**Problem description**
Output the listing exactly, without its pictures.

**Given data**
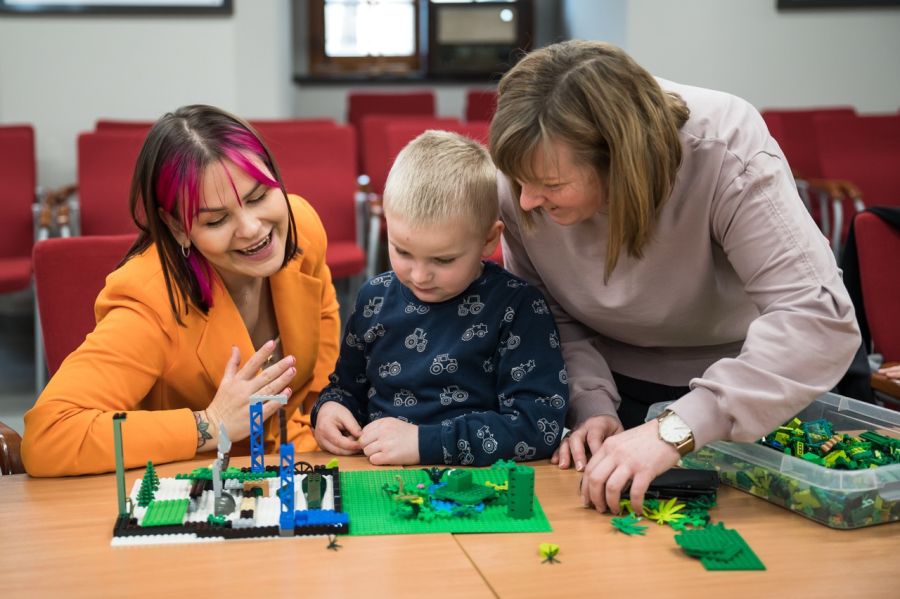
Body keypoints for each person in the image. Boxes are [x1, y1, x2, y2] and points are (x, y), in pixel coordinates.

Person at [489, 40, 860, 514]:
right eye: (519, 183)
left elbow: (817, 320)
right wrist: (592, 406)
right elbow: (551, 317)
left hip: (756, 388)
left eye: (552, 186)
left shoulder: (724, 144)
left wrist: (676, 428)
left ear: (620, 161)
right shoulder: (527, 171)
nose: (525, 201)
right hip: (617, 391)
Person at [22, 105, 340, 476]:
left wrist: (326, 408)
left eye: (258, 197)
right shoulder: (150, 299)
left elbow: (323, 328)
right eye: (217, 220)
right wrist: (210, 423)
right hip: (198, 483)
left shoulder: (300, 226)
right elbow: (48, 435)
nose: (252, 228)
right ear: (177, 227)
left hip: (297, 460)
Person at [311, 130, 568, 466]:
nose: (419, 276)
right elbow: (347, 387)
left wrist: (425, 443)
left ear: (489, 240)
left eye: (443, 260)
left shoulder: (518, 308)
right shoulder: (373, 299)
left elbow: (537, 427)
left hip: (480, 486)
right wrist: (330, 408)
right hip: (378, 480)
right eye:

**Answer section**
Body keypoints for each person in the image. Boxes are [x1, y1, x2, y2] and points are (x, y), in pixel coordinates.

Person at [489, 40, 860, 514]:
right eye: (519, 183)
left elbow: (817, 320)
right wrist: (592, 406)
right elbow: (551, 317)
left hip: (756, 388)
left eye: (552, 186)
left shoulder: (724, 144)
left wrist: (676, 428)
left ear: (620, 161)
right shoulder: (527, 171)
nose: (525, 201)
right hip: (617, 391)
Person at [22, 105, 340, 476]:
left wrist: (326, 408)
left eye: (258, 197)
right shoulder: (150, 299)
left elbow: (323, 328)
right eye: (217, 220)
right wrist: (210, 423)
right hip: (198, 483)
left shoulder: (300, 226)
right elbow: (48, 435)
nose: (252, 228)
right ear: (177, 227)
left hip: (297, 460)
Person at [311, 130, 568, 466]:
nose: (419, 276)
right elbow: (347, 387)
left wrist: (425, 443)
left ear: (489, 240)
left eye: (443, 260)
left shoulder: (518, 308)
right shoulder: (373, 299)
left elbow: (537, 427)
left hip: (480, 486)
right wrist: (330, 408)
right hip: (378, 480)
right eye:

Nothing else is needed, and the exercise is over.